:: Data excerpts

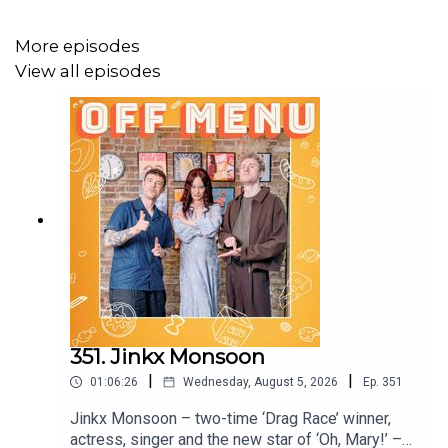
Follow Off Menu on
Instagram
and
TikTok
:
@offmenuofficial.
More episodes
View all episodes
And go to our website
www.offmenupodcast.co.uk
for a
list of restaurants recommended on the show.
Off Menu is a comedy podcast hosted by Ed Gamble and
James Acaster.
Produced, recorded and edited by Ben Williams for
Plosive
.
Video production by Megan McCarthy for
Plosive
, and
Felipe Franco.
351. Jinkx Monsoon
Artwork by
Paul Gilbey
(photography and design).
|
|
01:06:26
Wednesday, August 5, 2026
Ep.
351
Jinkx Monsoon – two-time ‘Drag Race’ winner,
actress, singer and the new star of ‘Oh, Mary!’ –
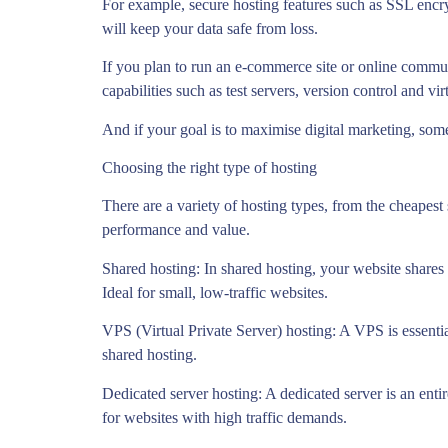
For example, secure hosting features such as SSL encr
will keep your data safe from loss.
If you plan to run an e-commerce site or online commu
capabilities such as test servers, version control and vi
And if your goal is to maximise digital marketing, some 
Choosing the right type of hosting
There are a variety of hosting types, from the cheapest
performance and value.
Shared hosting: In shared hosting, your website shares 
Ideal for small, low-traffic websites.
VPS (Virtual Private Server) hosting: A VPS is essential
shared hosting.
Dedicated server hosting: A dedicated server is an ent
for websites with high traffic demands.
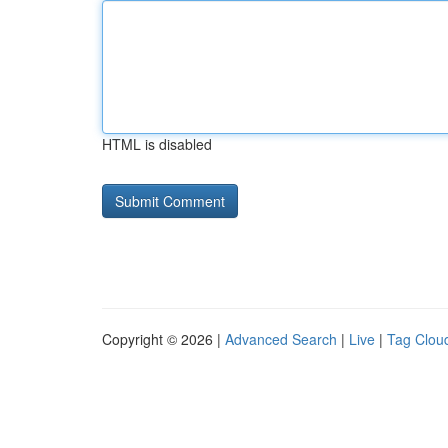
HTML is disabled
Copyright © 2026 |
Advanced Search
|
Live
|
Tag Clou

::::

Brief |
Copy the text of every record above line for line, without any change, and leave the pictures out of your copy.

Solution for this exercise |
Follow Off Menu on
Instagram
and
TikTok
:
@offmenuofficial.
More episodes
View all episodes
And go to our website
www.offmenupodcast.co.uk
for a
list of restaurants recommended on the show.
Off Menu is a comedy podcast hosted by Ed Gamble and
James Acaster.
Produced, recorded and edited by Ben Williams for
Plosive
.
Video production by Megan McCarthy for
Plosive
, and
Felipe Franco.
351. Jinkx Monsoon
Artwork by
Paul Gilbey
(photography and design).
|
|
01:06:26
Wednesday, August 5, 2026
Ep.
351
Jinkx Monsoon – two-time ‘Drag Race’ winner,
actress, singer and the new star of ‘Oh, Mary!’ –
For example, secure hosting features such as SSL encr
will keep your data safe from loss.
If you plan to run an e-commerce site or online commu
capabilities such as test servers, version control and vi
And if your goal is to maximise digital marketing, some 
Choosing the right type of hosting
There are a variety of hosting types, from the cheapest
performance and value.
Shared hosting: In shared hosting, your website shares 
Ideal for small, low-traffic websites.
VPS (Virtual Private Server) hosting: A VPS is essential
shared hosting.
Dedicated server hosting: A dedicated server is an ent
for websites with high traffic demands.
HTML is disabled
Copyright © 2026 |
Advanced Search
|
Live
|
Tag Clou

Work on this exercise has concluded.